Efficient Enumeration of Elements in a Group Defined by Generators

[ethylparaben]

Here is my problem:

i have group defined by generators, like:

< a, b | a^2 = b^3 = (ab)^5 = 1 >.

eg. from http://for.mat.bham.ac.uk/atlas/v2.0/alt/A5/

i can't find algorithm to enumerate all element of group ( 60 in this example ) based on generators.

thanks for any help :)

 

[Hurkyl]

Can you enumerate all strings of symbols consisting of the four letters a, b, c, and d?

 

[Hurkyl]

Assuming you can...

Just replace c with b^-1 and d with a^-1, and now you have an enumeration containing every element in the group.

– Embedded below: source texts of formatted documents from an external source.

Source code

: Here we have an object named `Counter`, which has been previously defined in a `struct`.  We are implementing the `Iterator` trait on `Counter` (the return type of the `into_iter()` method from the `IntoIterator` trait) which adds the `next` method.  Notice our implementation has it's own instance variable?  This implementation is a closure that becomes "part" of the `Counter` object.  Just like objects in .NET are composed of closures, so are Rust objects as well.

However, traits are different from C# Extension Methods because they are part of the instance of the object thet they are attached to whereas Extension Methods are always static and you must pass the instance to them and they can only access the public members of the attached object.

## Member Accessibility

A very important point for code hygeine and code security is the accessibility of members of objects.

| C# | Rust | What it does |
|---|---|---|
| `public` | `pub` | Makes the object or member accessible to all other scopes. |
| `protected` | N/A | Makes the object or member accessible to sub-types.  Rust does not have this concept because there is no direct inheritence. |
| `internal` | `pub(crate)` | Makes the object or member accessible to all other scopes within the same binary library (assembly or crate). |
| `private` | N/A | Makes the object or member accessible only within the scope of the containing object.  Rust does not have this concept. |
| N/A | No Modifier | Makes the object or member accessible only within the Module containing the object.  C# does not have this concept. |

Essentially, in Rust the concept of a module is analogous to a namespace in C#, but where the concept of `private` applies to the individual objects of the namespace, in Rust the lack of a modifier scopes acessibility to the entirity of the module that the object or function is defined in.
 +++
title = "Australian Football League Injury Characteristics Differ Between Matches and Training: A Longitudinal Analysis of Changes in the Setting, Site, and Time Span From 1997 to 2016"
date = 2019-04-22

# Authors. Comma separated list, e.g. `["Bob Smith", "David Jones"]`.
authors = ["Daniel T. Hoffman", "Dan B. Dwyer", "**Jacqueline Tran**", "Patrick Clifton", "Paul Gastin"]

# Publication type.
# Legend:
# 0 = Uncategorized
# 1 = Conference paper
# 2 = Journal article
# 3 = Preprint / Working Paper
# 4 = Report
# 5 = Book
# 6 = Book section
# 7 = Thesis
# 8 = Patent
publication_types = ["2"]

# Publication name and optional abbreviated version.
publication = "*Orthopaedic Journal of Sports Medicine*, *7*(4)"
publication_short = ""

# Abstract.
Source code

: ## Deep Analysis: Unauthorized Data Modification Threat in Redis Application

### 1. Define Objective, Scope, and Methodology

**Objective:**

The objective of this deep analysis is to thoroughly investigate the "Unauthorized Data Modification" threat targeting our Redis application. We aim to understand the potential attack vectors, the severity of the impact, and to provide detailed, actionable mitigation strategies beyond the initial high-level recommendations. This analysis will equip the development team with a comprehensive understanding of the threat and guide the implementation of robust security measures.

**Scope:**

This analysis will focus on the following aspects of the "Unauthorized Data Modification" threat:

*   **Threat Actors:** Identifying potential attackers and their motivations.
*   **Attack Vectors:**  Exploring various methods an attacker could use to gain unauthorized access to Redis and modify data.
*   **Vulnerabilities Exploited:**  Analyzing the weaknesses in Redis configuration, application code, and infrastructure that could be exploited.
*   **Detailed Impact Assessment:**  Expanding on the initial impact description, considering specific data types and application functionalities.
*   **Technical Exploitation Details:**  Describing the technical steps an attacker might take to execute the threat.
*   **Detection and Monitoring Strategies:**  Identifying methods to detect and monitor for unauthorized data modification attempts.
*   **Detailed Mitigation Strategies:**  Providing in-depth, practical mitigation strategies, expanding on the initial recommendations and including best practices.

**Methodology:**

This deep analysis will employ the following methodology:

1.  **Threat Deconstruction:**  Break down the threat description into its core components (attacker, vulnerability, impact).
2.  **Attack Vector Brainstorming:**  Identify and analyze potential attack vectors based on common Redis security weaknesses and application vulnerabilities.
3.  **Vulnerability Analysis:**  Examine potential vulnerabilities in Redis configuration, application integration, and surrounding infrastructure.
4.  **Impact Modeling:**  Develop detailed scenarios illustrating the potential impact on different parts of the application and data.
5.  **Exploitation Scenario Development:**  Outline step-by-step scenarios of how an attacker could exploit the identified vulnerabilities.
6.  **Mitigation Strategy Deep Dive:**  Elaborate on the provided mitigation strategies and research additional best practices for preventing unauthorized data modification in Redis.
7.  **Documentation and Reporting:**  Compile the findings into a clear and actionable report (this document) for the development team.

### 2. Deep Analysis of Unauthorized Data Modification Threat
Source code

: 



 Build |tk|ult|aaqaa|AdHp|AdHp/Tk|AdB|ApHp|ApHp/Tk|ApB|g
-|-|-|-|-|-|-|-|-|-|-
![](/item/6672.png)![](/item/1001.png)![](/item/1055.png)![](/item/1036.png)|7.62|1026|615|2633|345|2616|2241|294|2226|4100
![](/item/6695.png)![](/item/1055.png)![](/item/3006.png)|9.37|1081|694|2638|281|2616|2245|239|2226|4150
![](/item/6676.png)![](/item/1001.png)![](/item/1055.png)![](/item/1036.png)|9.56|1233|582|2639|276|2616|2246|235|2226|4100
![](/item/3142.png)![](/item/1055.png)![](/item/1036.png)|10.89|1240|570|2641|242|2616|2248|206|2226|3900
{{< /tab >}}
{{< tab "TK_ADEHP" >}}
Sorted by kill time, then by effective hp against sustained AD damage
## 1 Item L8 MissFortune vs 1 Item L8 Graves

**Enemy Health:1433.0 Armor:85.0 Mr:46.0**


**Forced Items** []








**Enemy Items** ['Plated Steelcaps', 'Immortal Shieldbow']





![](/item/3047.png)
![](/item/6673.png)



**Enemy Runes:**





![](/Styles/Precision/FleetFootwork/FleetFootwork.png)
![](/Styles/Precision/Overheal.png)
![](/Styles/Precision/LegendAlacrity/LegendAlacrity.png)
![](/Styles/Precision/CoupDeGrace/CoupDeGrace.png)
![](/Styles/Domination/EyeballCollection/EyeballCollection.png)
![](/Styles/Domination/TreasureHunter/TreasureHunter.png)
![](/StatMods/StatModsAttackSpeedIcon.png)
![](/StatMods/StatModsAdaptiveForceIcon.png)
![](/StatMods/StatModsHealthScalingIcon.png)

All you have to do now is to remove redundant copies. I suggest looking for a simplification algorithm.

 

[ethylparaben]

I'm sorry i don't get it.

Why i should add extra c and d letter if c = a^-1 = a and d = b^-1 = bb so i will get the same strings just by enumerate all strings of symbols consisting a and b ( i don't have problem with it)

next steep, as you wrote, should be remove redundant copies. I do it in two steps.

1. check if string consist substring equal to 1 ( 'aa' or 'bbb' or 'ababababab' )
2. check if string is identical to element: eg.

i got string 'babababab' and i know that a*a = 1 i replace one a by string to get a*babababab = ababababab = ab^5 = 1 so i know that 'babababab' = a

but still i get much more elements than i should get.